Ahoy The Living Sailors Volunteers! Our Case Study of The Living Sailor Project is now online, read the paper here 🪼🐦🥤 Thank-you all for studying the strange and beautiful jellies on the sea surface with us!

FAQ

The Living Sailor Frequently Asked Questions

We encourage you to bring any and all questions to not answered here -- or new ones that emerge from reading this FAQ -- to the Talk section of our project.

Guidance Relating to Classification

See the Field Guide (the tab on the right of your screen) for information relating to classifying subjects

General Living Sailor Biology Questions

What is a living sailor?

Living sailors, also known by their genus and species names, Velella velella, are a member of the Phylum: Cnidaria. More specifically, they are a hydrozoan in the Porpitidae family. Living sailors are a key member of the neustonic community, a large group of animals that live right at the sea surface, drifting with the ocean current, wind, and waves. The sea surface is an extreme environment and it is the first ocean zone to receive human impacts, e.g., plastic pollution, ocean acidification, a warming climate.

How do living sailors survive the extremes at the sea surface?

Living sailors have a variety of tools in their toolkit to avoid being eaten and surviving in the brightly lit, harsh sea surface environment. They are blue-pigmented providing both protection from damaging ultra-violet radiation from the sun, and for camouflage to avoid visual detection from predators, such as sea birds and turtles.

How do living sailors avoid drifting onto shore?

That is the question that is motivating this research! We are fascinated by the global ocean dynamics that may be guiding these living sailors into different ocean basins, and what features help determine where and when living sailors aggregate and mass-strand.

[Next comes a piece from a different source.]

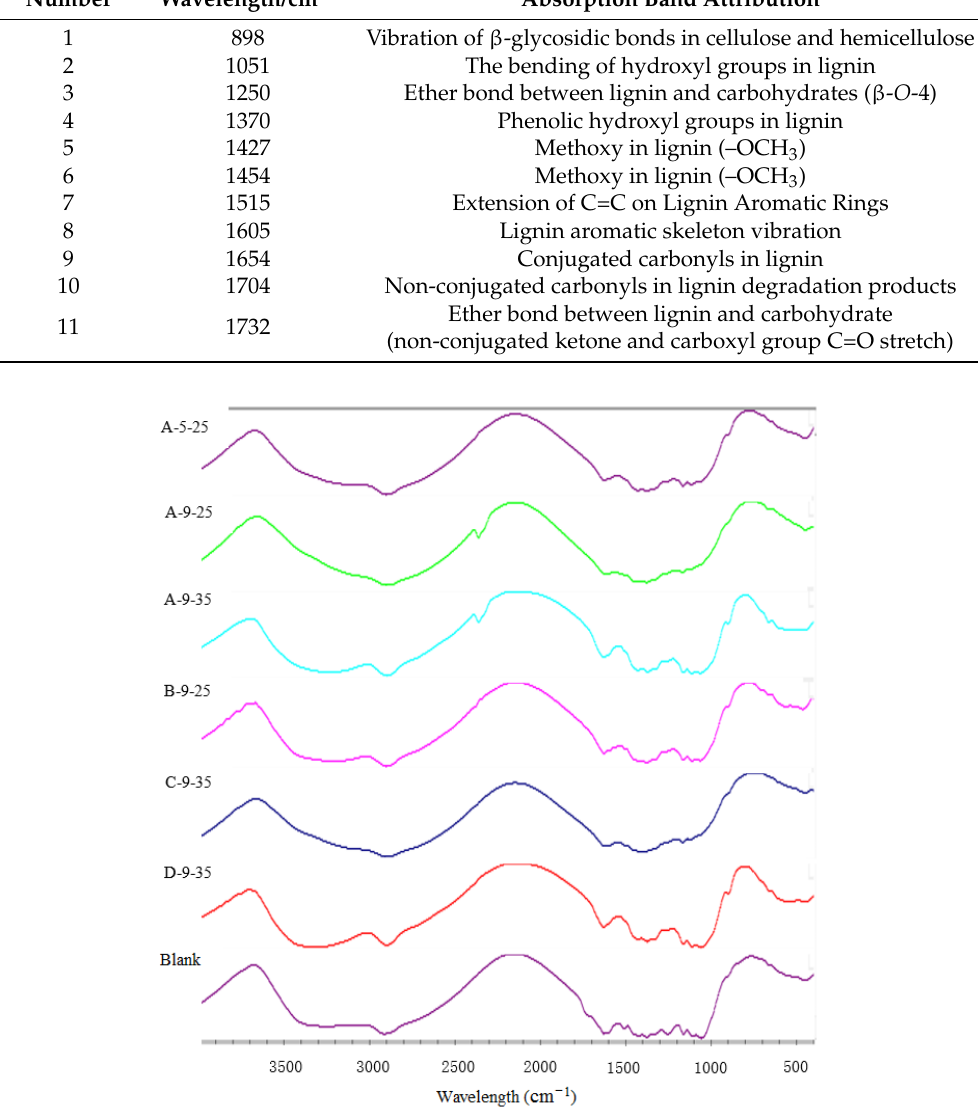
Table 3. Assignments of characteristic absorption of samples.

What do living sailors eat?

Living sailors are carnivores, they dangle many dangerous (if you are a little zooplankton, at least) tentacles underwater to capture prey. While they are carnivores, they are also predators of opportunity, consuming all sorts of drifting food morsels as they are incapable of navigating on their own. They sit, drift, and wait for the prey to get ensnared in their tentacles. Additionally, living sailors quite cleverly have endosymbionts, also known as zooxanthellae, that hide in the comparatively safe, brightly lit living sailor tissues, and share in the bounty of their photosynthesis.

What eats living sailors?

The sea surface poses many challenges to living sailors. Predators lurk both above and below the waterline and can include a variety of seabirds, turtles, and fishes.

How do living sailors reproduce?

Living sailors reproduce by a method known as alteration of generations, whereby they have two distinct phases of their life cycle. The sailors as we know them are actually a colony comprised of many polyps (or individuals) each with their own specialty, and with each individual sharing resources with the rest of the colony. The other main phase of their lifecycle includes a small, free-living medusa form that buds off asexually from the sailor eventually reaching sexual maturity forming eggs or sperm.

What causes left vs. right handedness?

The complete lifecycle of living sailors is understudied, we are not certain whether right handed living sailors only reproduce righty's or if it is a mix of righty's or lefty's and vice versa. More efforts to culture living sailors and track their reproduction is needed.

Do living sailors sting humans?

In most cases, the stinging tentacles in living sailors are benign to humans. Though some irritation may occur, depending on the person.